EXERCISE: Your response must be the entire set of entries, reproduced word for word.

DATA:
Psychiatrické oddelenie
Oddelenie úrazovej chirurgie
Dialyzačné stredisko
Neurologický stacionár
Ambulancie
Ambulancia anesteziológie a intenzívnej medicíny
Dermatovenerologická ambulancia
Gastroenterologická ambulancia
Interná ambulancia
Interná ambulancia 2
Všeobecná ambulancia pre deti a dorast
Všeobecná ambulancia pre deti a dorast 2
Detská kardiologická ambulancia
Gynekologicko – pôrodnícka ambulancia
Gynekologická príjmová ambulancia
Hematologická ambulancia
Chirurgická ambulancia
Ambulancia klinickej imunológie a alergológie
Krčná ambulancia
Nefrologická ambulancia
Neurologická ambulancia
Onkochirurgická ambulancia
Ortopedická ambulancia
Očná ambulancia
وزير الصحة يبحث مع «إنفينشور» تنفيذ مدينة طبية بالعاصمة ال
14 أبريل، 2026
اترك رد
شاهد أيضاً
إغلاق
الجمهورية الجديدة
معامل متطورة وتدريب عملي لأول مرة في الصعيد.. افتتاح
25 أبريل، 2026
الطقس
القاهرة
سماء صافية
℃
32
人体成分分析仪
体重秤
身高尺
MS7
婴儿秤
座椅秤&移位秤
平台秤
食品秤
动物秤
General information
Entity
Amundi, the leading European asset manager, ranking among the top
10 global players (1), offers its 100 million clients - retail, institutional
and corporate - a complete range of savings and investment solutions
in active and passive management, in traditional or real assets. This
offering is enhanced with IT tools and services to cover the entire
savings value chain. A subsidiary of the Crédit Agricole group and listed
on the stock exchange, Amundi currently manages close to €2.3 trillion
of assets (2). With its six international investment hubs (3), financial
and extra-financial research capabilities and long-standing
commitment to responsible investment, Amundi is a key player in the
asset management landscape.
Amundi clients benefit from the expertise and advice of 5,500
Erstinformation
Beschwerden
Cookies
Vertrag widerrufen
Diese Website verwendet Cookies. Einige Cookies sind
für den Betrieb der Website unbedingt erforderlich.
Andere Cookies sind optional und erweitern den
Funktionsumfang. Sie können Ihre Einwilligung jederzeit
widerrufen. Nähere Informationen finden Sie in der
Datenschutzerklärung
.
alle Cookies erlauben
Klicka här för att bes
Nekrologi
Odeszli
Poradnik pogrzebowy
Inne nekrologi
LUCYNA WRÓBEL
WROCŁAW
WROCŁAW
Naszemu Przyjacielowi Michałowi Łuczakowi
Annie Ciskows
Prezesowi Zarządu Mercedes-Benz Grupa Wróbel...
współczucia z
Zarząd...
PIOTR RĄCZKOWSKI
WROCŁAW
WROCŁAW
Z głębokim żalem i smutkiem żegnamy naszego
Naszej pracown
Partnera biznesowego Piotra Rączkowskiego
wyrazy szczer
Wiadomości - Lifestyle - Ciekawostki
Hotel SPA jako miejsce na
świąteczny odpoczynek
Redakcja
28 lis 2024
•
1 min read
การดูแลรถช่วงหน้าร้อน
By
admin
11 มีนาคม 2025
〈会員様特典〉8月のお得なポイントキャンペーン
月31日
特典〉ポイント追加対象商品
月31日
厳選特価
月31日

EXERCISE RESULT:
Psychiatrické oddelenie
Oddelenie úrazovej chirurgie
Dialyzačné stredisko
Neurologický stacionár
Ambulancie
Ambulancia anesteziológie a intenzívnej medicíny
Dermatovenerologická ambulancia
Gastroenterologická ambulancia
Interná ambulancia
Interná ambulancia 2
Všeobecná ambulancia pre deti a dorast
Všeobecná ambulancia pre deti a dorast 2
Detská kardiologická ambulancia
Gynekologicko – pôrodnícka ambulancia
Gynekologická príjmová ambulancia
Hematologická ambulancia
Chirurgická ambulancia
Ambulancia klinickej imunológie a alergológie
Krčná ambulancia
Nefrologická ambulancia
Neurologická ambulancia
Onkochirurgická ambulancia
Ortopedická ambulancia
Očná ambulancia
وزير الصحة يبحث مع «إنفينشور» تنفيذ مدينة طبية بالعاصمة ال
14 أبريل، 2026
اترك رد
شاهد أيضاً
إغلاق
الجمهورية الجديدة
معامل متطورة وتدريب عملي لأول مرة في الصعيد.. افتتاح
25 أبريل، 2026
الطقس
القاهرة
سماء صافية
℃
32
人体成分分析仪
体重秤
身高尺
MS7
婴儿秤
座椅秤&移位秤
平台秤
食品秤
动物秤
General information
Entity
Amundi, the leading European asset manager, ranking among the top
10 global players (1), offers its 100 million clients - retail, institutional
and corporate - a complete range of savings and investment solutions
in active and passive management, in traditional or real assets. This
offering is enhanced with IT tools and services to cover the entire
savings value chain. A subsidiary of the Crédit Agricole group and listed
on the stock exchange, Amundi currently manages close to €2.3 trillion
of assets (2). With its six international investment hubs (3), financial
and extra-financial research capabilities and long-standing
commitment to responsible investment, Amundi is a key player in the
asset management landscape.
Amundi clients benefit from the expertise and advice of 5,500
Erstinformation
Beschwerden
Cookies
Vertrag widerrufen
Diese Website verwendet Cookies. Einige Cookies sind
für den Betrieb der Website unbedingt erforderlich.
Andere Cookies sind optional und erweitern den
Funktionsumfang. Sie können Ihre Einwilligung jederzeit
widerrufen. Nähere Informationen finden Sie in der
Datenschutzerklärung
.
alle Cookies erlauben
Klicka här för att bes
Nekrologi
Odeszli
Poradnik pogrzebowy
Inne nekrologi
LUCYNA WRÓBEL
WROCŁAW
WROCŁAW
Naszemu Przyjacielowi Michałowi Łuczakowi
Annie Ciskows
Prezesowi Zarządu Mercedes-Benz Grupa Wróbel...
współczucia z
Zarząd...
PIOTR RĄCZKOWSKI
WROCŁAW
WROCŁAW
Z głębokim żalem i smutkiem żegnamy naszego
Naszej pracown
Partnera biznesowego Piotra Rączkowskiego
wyrazy szczer
Wiadomości - Lifestyle - Ciekawostki
Hotel SPA jako miejsce na
świąteczny odpoczynek
Redakcja
28 lis 2024
•
1 min read
การดูแลรถช่วงหน้าร้อน
By
admin
11 มีนาคม 2025
〈会員様特典〉8月のお得なポイントキャンペーン
月31日
特典〉ポイント追加対象商品
月31日
厳選特価
月31日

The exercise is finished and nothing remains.